Pampered teenager wants a bigger obelisk/ pyramid/ city than has ever been built - and Daddy puts a million slaves to work in quarries. Replace 'bigger' with 'cooler', 'obelisk/ pyramid/ city' with 'device', 'Daddy' with 'Entrepreneur' and 'quarries' with 'factories', if you please...


Here, laddies and gentlewomen, is the most godawful truth of them all; nothing ever changes. Humanity continues to be just as shitty as it always has been. We continue to have every historical evil that has ever existed - perhaps in morphed form. It is no coincidence perhaps that the Egyptians were fascinated with the Pyramid, or ancient Indians with the caste system. The dirty truth of civilization is that for a few to be happy and coddled, millions more must suffer.


You want genocide? We still got it. Empire? You bet! Meaningless war? Sure - highly profitable, as ever!  Slavery? Check! Prostitution and human trafficking? Of course! Religious nut-jobs running amok? Watch out! Everything's a little less severe, perhaps slightly better packaged. We (supposedly) have self-rule and democracy in a large part of the world now. We have an information superhighway. The trouble is this - we still have ourselves. Same shit, glossier package. Seven billion and counting, and we still haven't figured out how to live with each other.

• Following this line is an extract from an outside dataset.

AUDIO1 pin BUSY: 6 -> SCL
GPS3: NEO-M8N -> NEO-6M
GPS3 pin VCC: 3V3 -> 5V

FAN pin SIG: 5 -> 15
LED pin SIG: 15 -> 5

So where to from here? Anyone who reads history and looks at broad swaths of it to try and divine a pattern (inspired perhaps by the fictional Hari Seldon as imagined by Isaac Asimov) will become in the end, a pessimist or a humorist. What shall it be then?


A proper Marxian explosion? Revolucion! Lo, the proletariat rises up and throws off this bourgeois yoke of oppression and moves toward a post-industrial Utopia! Perhaps Marx and Lenin and Trotsky were all just firing a bit early? Perhaps the Arab Spring will be followed by a Chinese Summer, an American Fall, and an Asian Winter (preferably non-nuclear)?


A cataclysm of some sort leading to a return to the pastoral societies of times past, to once again start the slow then rapid build up of pressure?


Will we crack the space riddle and go and populate (infect) the stars?


Or will our better angels prevail and we will come to our senses and think of that which we have not yet realized is the solution, and then do it?


Seriously, I don't care. I suspect when something does happen, it will be temporary. Just another phase in this cycle that was so goddamn boring the Mayans stopped caring enough to count beyond 2012. One thing I'm sure of though - when it does happen, there will be a know-it-all like me will be sitting in some corner going, "Oh is it that time of the millennium again?"...


After all, though Moses led his people out of Egypt, they still use iPods in Tahrir Square don't they?